Terzo video del giornalista britannico Cantlie
Intanto i jihadisti sunniti dello Stato islamico continuano ad usare come arma di propaganda il giornalista britannico John Cantlie, nelle loro mani dal 2012. Nella notte è stato diffuso un terzo video, simile nella forma e nei contenuti ai precedenti (e' sempre vestito con la tuta arancione dei detenuti di Guantanamo), in cui Cantlie torna ad attaccare la strategia Usa in Iraq e Siria e si definisce «un prigioniero a lungo termine».

Nelle immagini Cantlie, che cita il discorso del presidente americano nell'anniversario dell'11 settembre per fornire un periodo di riferimento in cui collocare le sue parole, torna ad apparire seduto dietro una scrivania e parla guardando direttamente in camera e punta il dito contro la strategia dei raid aerei di Barack Obama, «inutili per conquistare e controllare il territorio... ed è difficile immaginare che questo esercito (iracheno, ndr) raccogliticcio possa essere credibile».

Nuovo appello della moglie di Alan Henning
Barbara Henning, la moglie del tassista britannico Alan Henning rapito in Siria a dicembre, ha rivolto un nuovo appello all'Isis affinché liberi il marito 47enne e padre di due figli. Questa volta lo rivolge attraverso le telecamere della Bbc: «Chiedo allo Stato islamico, per favore liberatelo, abbiamo bisogno che torni a casa». Barbara Henning aveva rivolto il suo primo straziante appello pubblico circa 10 giorni fa, supplicando agli jihadisti dell'Isis di lasciare andare Alan, «un uomo pacifico, altruista, che ha lasciato la sua famiglia e il suo lavoro per portare un convoglio di aiuti in Siria, per aiutare chi ha bisogno, insieme con i suoi colleghi musulmani e i suoi amici».

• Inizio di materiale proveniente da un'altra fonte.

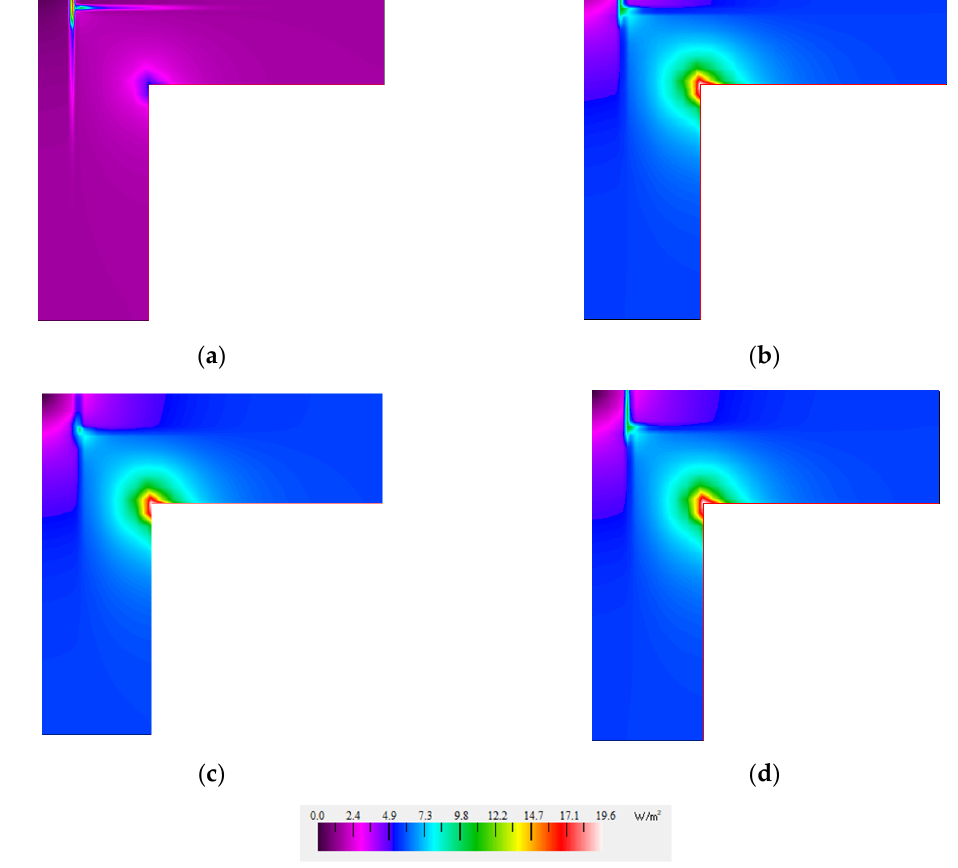
Figure 4. The heat flow rate through the corners of the wall insulated with PIR, faced with different facings: ( a ) aluminum foil, ( b ) multilayer aluminized facing, ( c ) composite paper facing, ( d ) plastic facing.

I metodi del Califfo fanno scuola
Nelle Filippine, come già in Algeria col brutale assassinio del turista francese, i metodi del Califfo fanno scuola. Il gruppo terroristico islamista Abu Sayyaf aumenta la pressione sul governo tedesco e invia un messaggio audio nel quale i due ostaggi tedeschi nelle loro mani chiedono aiuto. I due turisti di 74 e 55 anni, rapiti nelle Filippine ad aprile mentre erano in barca a vela, hanno lanciato un appello a Berlino: «Ci rivolgiamo al governo tedesco e filippino affinché facciano il possibile, siamo in una situazione difficile» supplica la donna. Il suo compagno, un medico, aggiunge: «Temo per la mia vita».

Le autorità filippine hanno inviato migliaia di truppe e forze speciali nel Sud dell'arcipelago, nella provincia di Sulu, roccaforte del gruppo separatista musulmano di Abu Sayyaf.

Un portavoce del gruppo terroristico ha poi minacciato la decapitazione dei due ostaggi se entro il 10 ottobre la Germania non pagherà 4 milioni di euro e non interrompera' la sua cooperazione nella lotta allo Stato islamico in Iraq e Siria: «Se entrambe queste richieste non verranno soddisfatte, decideremo sulla sorte dei due ostaggi». Quest'estate i sequestratori hanno mostrato alcune foto dei due turisti tedeschi in ginocchio, circondati da uomini armati.